O Presidente da República saudou este domingo em Tábua a “forma rápida e tão abrangente” como o Conselho de Ministros extraordinário de sábado sobre incêndios “quis tratar de tudo e de tantos dossiês em tão pouco espaço de tempo”.

“Entre hoje de madrugada e hoje de manhã estive a analisar as medidas do Conselho de Ministros. Quero sublinhar a forma rápida e tão abrangente como o Conselho de Ministros quis tratar de tudo e de tantos dossiês em tanto pouco espaço de tempo”, disse Marcelo Rebelo de Sousa, naquele município do distrito de Coimbra também afetado pelos incêndios do dia 15.

Para Marcelo Rebelo de Sousa, “isto é o início de um processo”.

“Não é o fim de um processo. Sabemos que é um processo demorado, mas que seja o menos demorado possível e que chegue rápido às pessoas”, sublinhou.

O Presidente da República reafirmou ainda a necessidade de uma convergência nacional sobre a temática: “Sem essa convergência não vamos lá”.

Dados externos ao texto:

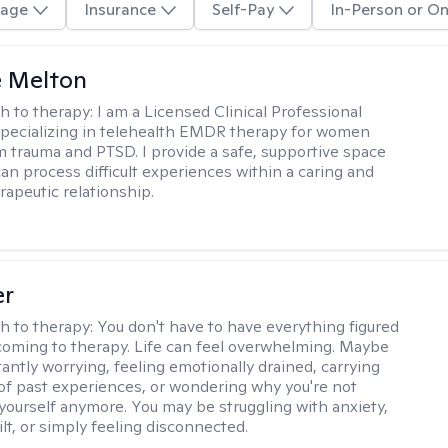
age
Insurance
Self-Pay
In-Person or On
e Melton
h to therapy:
I am a Licensed Clinical Professional
pecializing in telehealth EMDR therapy for women
m trauma and PTSD. I provide a safe, supportive space
an process difficult experiences within a caring and
rapeutic relationship. ​
er
h to therapy:
You don't have to have everything figured
coming to therapy. Life can feel overwhelming. Maybe
tantly worrying, feeling emotionally drained, carrying
of past experiences, or wondering why you're not
e yourself anymore. You may be struggling with anxiety,
lt, or simply feeling disconnected.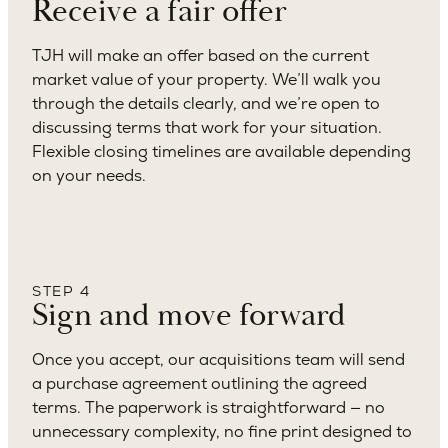
Receive a fair offer
TJH will make an offer based on the current
market value of your property. We’ll walk you
through the details clearly, and we’re open to
discussing terms that work for your situation.
Flexible closing timelines are available depending
on your needs.
STEP 4
Sign and move forward
Once you accept, our acquisitions team will send
a purchase agreement outlining the agreed
terms. The paperwork is straightforward — no
unnecessary complexity, no fine print designed to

Segundo o Diário de Notícias, Marcelo assinalou vários “pontos positivos” nas decisões do Conselho de Ministros, nomeadamente aquilo que diz respeito às comunicações da Proteção Civil. “A ideia de o Estado ter uma participação no SIRESP parece uma ideia fundamental”, acrescentou.

O chefe de Estado considerou ainda importante que a Força Aérea assuma a “responsabilidade cimeira” na gestão dos meios aéreos e aplaudiu o reforço da vigilância e o aumento de equipas de sapadores florestais.

No seu entender, é igualmente positivo que a Proteção Civil tenha um quadro de profissionais próprios, com carreira própria, com dirigentes designados por concurso.

O Presidente também colocou nos aspetos positivos a unidade de missão para a reforma dos sistemas de prevenção e combate. “Mostra a experiência que um comando com liderança clara é essencial”, sublinhou.

A reforma da Proteção Civil, que pretende aproximar a prevenção do combate aos incêndios e reforçar o profissionalismo, deverá passar pela entrada do Estado na rede SIRESP e por vários apoios dirigidos às populações e às zonas mais afetadas.